Se quedaron de pie al lado de la cama, mirándose en silencio. Harry finalmente levantó la mano y luego dudó. Ella dio un paso hacia él, y él lo interpretó como una invitación a que la tocase. Harry le acarició la mejilla, de la misma manera en que ella lo había hecho unos momentos antes cuando estudió la foto y pensó que estaba sola. A continuación le pasó la mano por el lateral del cuello y la nuca de Sylvia.

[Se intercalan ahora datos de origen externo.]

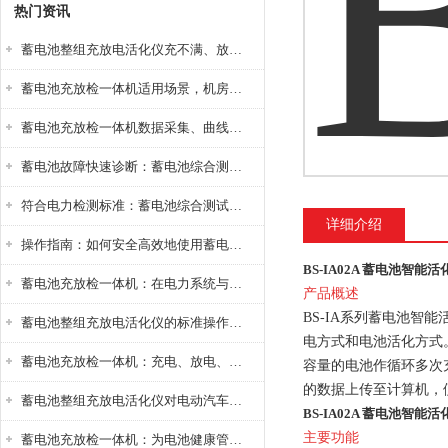
热门资讯
蓄电池整组充放电活化仪充不满、放不完怎么办？
蓄电池充放检一体机适用场景，机房基站变电站铅酸蓄电池维护检测应用
蓄电池充放检一体机数据采集、曲线分析与电池健康状态智能评估功能详解
蓄电池故障快速诊断：蓄电池综合测试仪判断落后电池的方法与标准
符合电力检测标准：蓄电池综合测试仪测试规范与精度校准方法详解
详细介绍
操作指南：如何安全高效地使用蓄电池智能活化仪？
BS-IA02A 蓄电池智能活
蓄电池充放检一体机：在电力系统与储能设备中的创新应用，确保蓄电池性能与可靠性
产品概述
BS-IA系列蓄电池
蓄电池整组充放电活化仪的标准操作流程：从接线设置到充放电参数设定的安全规范
电方式和电池活化方式
蓄电池充放检一体机：充电、放电、检测三功能集成设备
容量的电池作循环多次
的数据上传至计算机，
蓄电池整组充放电活化仪对电动汽车电池有帮助吗？
BS-IA02A 蓄电池智能活
主要功能
蓄电池充放检一体机：为电池健康管理提供一站式解决方案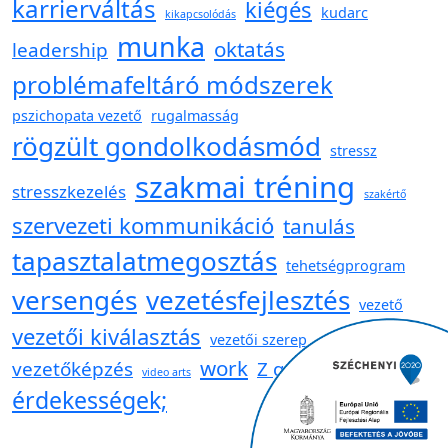
karrierváltás
kiégés
kudarc
kikapcsolódás
munka
oktatás
leadership
problémafeltáró módszerek
pszichopata vezető
rugalmasság
rögzült gondolkodásmód
stressz
szakmai tréning
stresszkezelés
szakértő
szervezeti kommunikáció
tanulás
tapasztalatmegosztás
tehetségprogram
versengés
vezetésfejlesztés
vezető
vezetői kiválasztás
vezetői szerep
work
vezetőképzés
Z generáció
video arts
érdekességek;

Los dos se miraron fijamente hasta que Sylvia se aproximó y acercó su boca a la de Bosch. Lo cogió por la nuca, tiró suavemente de él y se besaron. Sylvia lo abrazó con una intensidad que revelaba su necesidad de ternura. Al verla besándole con los ojos cerrados, comprendió que ella era un reflejo exacto de su propia hambre y soledad.
Hicieron el amor en la cama deshecha de su marido, sin prestar atención a dónde estaban ni lo que eso significaría el día, la semana o el año siguiente. Bosch mantuvo los ojos cerrados; quería concentrarse en otros sentidos para apreciar el olor, el sabor y el tacto de Sylvia.
Cuando acabaron, él recostó su cabeza sobre ella, entre sus pechos pecosos. Ella le acariciaba el cabello y jugaba con sus rizos. Harry oía latir el corazón de Sylvia al compás del suyo.
Era más de la una de la madrugada cuando Bosch llegó a Woodrow Wilson e inició la larga y sinuosa ascensión a su casa. Por el camino contempló los focos de los estudios Universal trazando ochos sobre las nubes bajas. Bosch se vio obligado a ir sorteando los coches aparcados en doble fila debido a las numerosas fiestas navideñas que se celebraban esos días. También tuvo que evitar un árbol de Navidad que el viento había derribado sobre la carretera y de la que colgaba una sola guirnalda de espumillón. En el asiento junto a él llevaba la Budweiser solitaria del refrigerador de Cal Moore y la pistola de Lucius Porter.